= YOUR INSTRUCTIONS =
Copy, word for word, each line of the data below from the first through the line containing "Registry(服务注册中心), status: 想法 -> 已发布", and stop there.

*** DATA FOR ANALYSIS Section Begins ***

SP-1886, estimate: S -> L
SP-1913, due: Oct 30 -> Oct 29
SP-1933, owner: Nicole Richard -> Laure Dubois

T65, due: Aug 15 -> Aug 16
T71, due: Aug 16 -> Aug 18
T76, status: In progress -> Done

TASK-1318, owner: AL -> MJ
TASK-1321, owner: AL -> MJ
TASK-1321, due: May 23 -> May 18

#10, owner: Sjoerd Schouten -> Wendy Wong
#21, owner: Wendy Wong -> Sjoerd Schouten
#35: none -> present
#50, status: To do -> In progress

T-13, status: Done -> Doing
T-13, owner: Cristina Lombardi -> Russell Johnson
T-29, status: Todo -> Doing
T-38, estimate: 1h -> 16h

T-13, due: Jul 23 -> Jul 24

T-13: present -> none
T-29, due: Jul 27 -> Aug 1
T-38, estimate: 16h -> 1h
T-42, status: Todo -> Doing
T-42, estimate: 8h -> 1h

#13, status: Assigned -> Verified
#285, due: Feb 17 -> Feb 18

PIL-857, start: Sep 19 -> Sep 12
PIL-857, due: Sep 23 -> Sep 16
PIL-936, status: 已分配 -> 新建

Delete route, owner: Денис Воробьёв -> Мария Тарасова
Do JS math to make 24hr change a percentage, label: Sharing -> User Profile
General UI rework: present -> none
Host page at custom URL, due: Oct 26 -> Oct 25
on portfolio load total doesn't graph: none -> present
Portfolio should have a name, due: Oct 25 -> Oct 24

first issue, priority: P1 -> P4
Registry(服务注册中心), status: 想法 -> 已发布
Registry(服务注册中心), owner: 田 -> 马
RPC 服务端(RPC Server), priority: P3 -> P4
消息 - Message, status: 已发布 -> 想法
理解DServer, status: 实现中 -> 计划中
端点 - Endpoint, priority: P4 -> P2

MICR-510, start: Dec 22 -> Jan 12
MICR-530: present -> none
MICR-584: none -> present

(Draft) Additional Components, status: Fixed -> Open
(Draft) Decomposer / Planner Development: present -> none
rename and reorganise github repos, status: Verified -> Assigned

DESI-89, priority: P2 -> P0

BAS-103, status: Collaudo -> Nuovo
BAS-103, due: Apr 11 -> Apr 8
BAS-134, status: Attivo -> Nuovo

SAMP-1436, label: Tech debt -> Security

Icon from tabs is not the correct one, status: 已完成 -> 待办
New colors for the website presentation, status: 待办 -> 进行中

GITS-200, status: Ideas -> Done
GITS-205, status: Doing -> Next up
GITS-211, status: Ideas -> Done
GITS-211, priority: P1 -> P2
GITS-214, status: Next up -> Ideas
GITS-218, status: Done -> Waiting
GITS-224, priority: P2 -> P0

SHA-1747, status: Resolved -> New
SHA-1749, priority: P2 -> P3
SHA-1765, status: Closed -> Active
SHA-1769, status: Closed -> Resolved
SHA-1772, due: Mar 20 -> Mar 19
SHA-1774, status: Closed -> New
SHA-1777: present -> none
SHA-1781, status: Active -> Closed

*** DATA FOR ANALYSIS Section Ends ***

= SOLVED EXERCISE =
SP-1886, estimate: S -> L
SP-1913, due: Oct 30 -> Oct 29
SP-1933, owner: Nicole Richard -> Laure Dubois

T65, due: Aug 15 -> Aug 16
T71, due: Aug 16 -> Aug 18
T76, status: In progress -> Done

TASK-1318, owner: AL -> MJ
TASK-1321, owner: AL -> MJ
TASK-1321, due: May 23 -> May 18

#10, owner: Sjoerd Schouten -> Wendy Wong
#21, owner: Wendy Wong -> Sjoerd Schouten
#35: none -> present
#50, status: To do -> In progress

T-13, status: Done -> Doing
T-13, owner: Cristina Lombardi -> Russell Johnson
T-29, status: Todo -> Doing
T-38, estimate: 1h -> 16h

T-13, due: Jul 23 -> Jul 24

T-13: present -> none
T-29, due: Jul 27 -> Aug 1
T-38, estimate: 16h -> 1h
T-42, status: Todo -> Doing
T-42, estimate: 8h -> 1h

#13, status: Assigned -> Verified
#285, due: Feb 17 -> Feb 18

PIL-857, start: Sep 19 -> Sep 12
PIL-857, due: Sep 23 -> Sep 16
PIL-936, status: 已分配 -> 新建

Delete route, owner: Денис Воробьёв -> Мария Тарасова
Do JS math to make 24hr change a percentage, label: Sharing -> User Profile
General UI rework: present -> none
Host page at custom URL, due: Oct 26 -> Oct 25
on portfolio load total doesn't graph: none -> present
Portfolio should have a name, due: Oct 25 -> Oct 24

first issue, priority: P1 -> P4
Registry(服务注册中心), status: 想法 -> 已发布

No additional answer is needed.